- Pitcher
- Born: 1866 Dublin, Ireland
- Died: April 13, 1898 Brooklyn, New York, U.S.
- Batted: UnknownThrew: Unknown

MLB debut
- April 23, 1890, for the Brooklyn Gladiators

Last MLB appearance
- August 29, 1890, for the Syracuse Stars

MLB statistics
- Win–loss record: 5–23
- Strikeouts: 69
- Earned run average: 4.88
- Stats at Baseball Reference

Teams
- Brooklyn Gladiators (1890); Syracuse Stars (1890);

= Charlie McCullough =

Irish baseball player (1866–1898)

Charles F. McCullough (1866 – April 13, 1898) was an Irish born Major League Baseball pitcher for one season.
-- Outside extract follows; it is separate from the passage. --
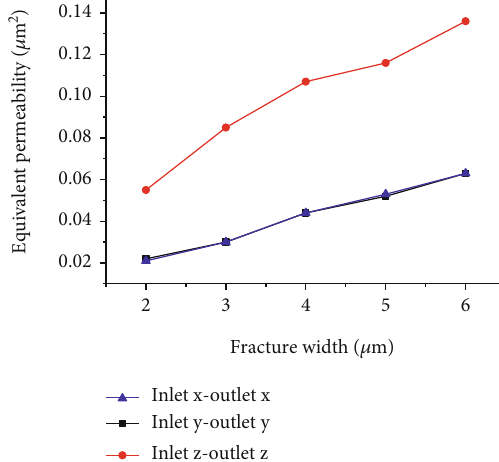
Figure 6: Flow fl ux of each inlet and outlet with di ff erent fracture widths.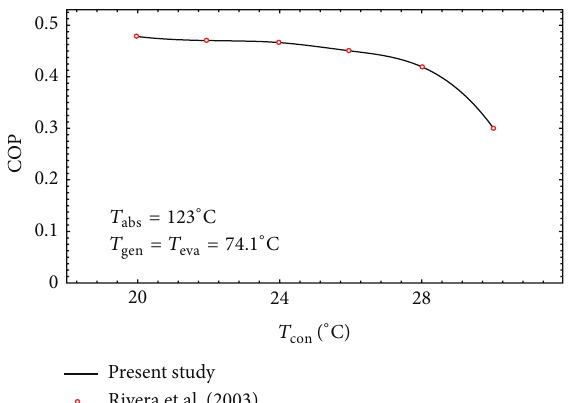
Figure 3: Validation of the simulation model developed for AHT system.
In 1890 he played for the Brooklyn Gladiators and the Syracuse Stars, both of the American Association. He was a native of Dublin, Ireland.

He did complete 27 out of 28 starts in the 1890 season, but allowed 406 baserunners (276 hits, 116 walks, and 13 hit batsmen) in 241.2 innings pitched. He also threw 21 wild pitches, seventh in the league. His earned run average was 4.88, which was a full run over the league average, and his record was 5–23.

At the plate he was 3–for–95 (.032) with one run batted in and three runs scored. He drew six walks, increasing his on-base percentage to .089. On defense, he had a fielding percentage of .885, below the league's average of .907 for pitchers.